Photo de groupe au bord du fleuve est l'histoire d'un groupe de femmes "casseuses de pierres", forcées d'accomplir un travail harassant et misérable pour subvenir à leurs besoins et à ceux de leurs familles.
Toutes ont une histoire propre, qui sera révélée au fil de l'intrigue, et qui brosse le portrait d'amantes, de veuves, d'épouses répudiées, de sorcières ou de rebelles ayant refusé ou ayant été exclues de la société patriarcale congolaise, où l'homme a toujours raison.
Par une narration déroutante, où l'auteur s'adresse à la protagoniste principale en la tutoyant, on suit le rythme quotidien de ces femmes ; chaque journée débutant par la préparation des enfants pour l'école, avant d'accomplir une journée de besogne, puis de rentrer pour profiter d'une douche. Les journées de travail s'entremêlent ensuite aux souvenirs, aux ambitions manquées, et aux proches décédés, accompagnées chaque matin par la radio, qui égrène elle aussi son lot d'actualités horrifiantes.
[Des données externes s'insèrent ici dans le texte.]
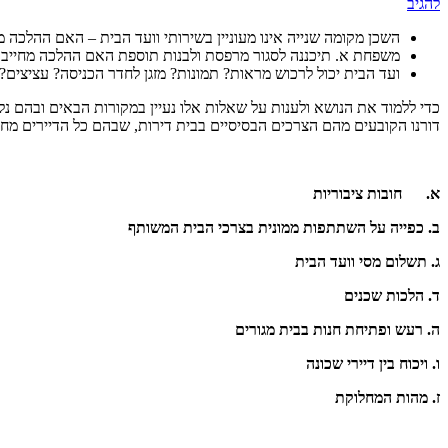
להגיב
השכן מקומה שנייה אינו מעוניין בשירותי וועד הבית – האם ההלכה מ
משפחת א. תיכננה לסגור מרפסת ולבנות תוספת האם ההלכה מחייב
ועד הבית יכול לרכוש מראות? תמונות? מזגן לחדר הכניסה? עציצי
כדי ללמוד את הנושא ולענות על שאלות אלו נעיין במקורות הבאים ובהם נל
דורנו הקובעים מהם הצרכים הבסיסיים בבית דירות, שבהם כל הדיירים מחו
א.
חובות ציבוריות
ב. כפייה על השתתפות ממונית בצרכי הבית המשותף
ג. תשלום מסי וועד הבית
ד. הלכות שכנים
ה. רעש ופתיחת חנות בבית מגורים
ו. ויכוח בין דיירי שכונה
ז. מהות המחלוקת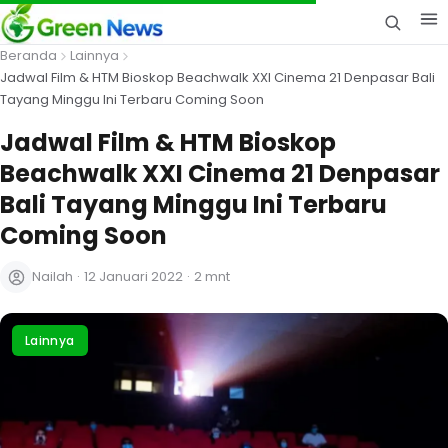
Beranda
Lainnya
Jadwal Film & HTM Bioskop Beachwalk XXI Cinema 21 Denpasar Bali
Tayang Minggu Ini Terbaru Coming Soon
Jadwal Film & HTM Bioskop
Beachwalk XXI Cinema 21 Denpasar
Bali Tayang Minggu Ini Terbaru
Coming Soon
Nailah
·
12 Januari 2022
·
2 mnt
Lainnya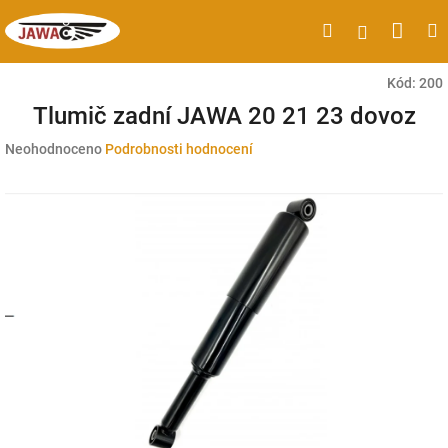
Přejít
Náku
Hledat
M
Přihlášen
na
obsah
koší
Kód:
200
Tlumič zadní JAWA 20 21 23 dovoz
Průměrné
Neohodnoceno
Podrobnosti hodnocení
hodnocení
produktu
je
0,0
z
5
hvězdiček.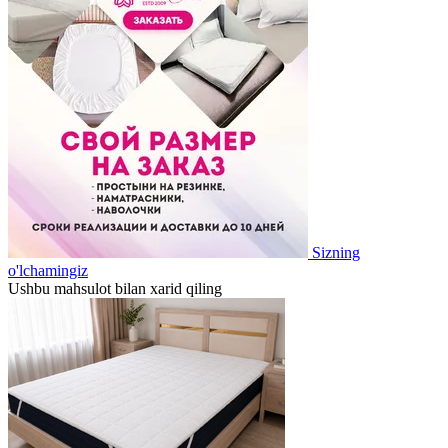
Sizning
o'lchamingiz
Ushbu mahsulot bilan xarid qiling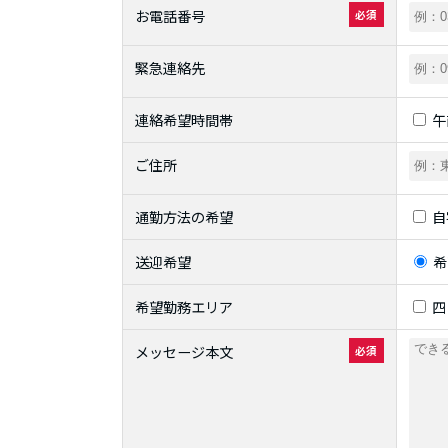
お電話番号
必須
緊急連絡先
連絡希望時間帯
午
ご住所
通勤方法の希望
自
送迎希望
希
希望勤務エリア
四
メッセージ本文
必須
A travers l'aventure d'une dizaine de femmes exigeant d'être "décemment" payées pour leurs sacs de pierres,
Emmanuel Dongala nous livre une vaste étude de la position de la femme au Congo : enfance, mariage forcé, tabou sur la sexualité, grossesses indésirables, viols, héritages floués, fétichisme et accusation de sorcellerie, fonction de reproductrice...
Le voile est levé sur la corruption, l'hypocrisie des dirigeants sur la scène internationale, le simulacre de démocratie. Et au milieu de cette jungle qui horrifie le lecteur occidental, on retrouve deux femmes, ministre et première dame, qui se comportent en hommes aux places qu'elles occupent, et une longue réflexion de la part de la protagoniste principale.
Rien n'est monochrome, et si la narration est parfois un peu lente, on savoure cette mine d'informations sur le Congo.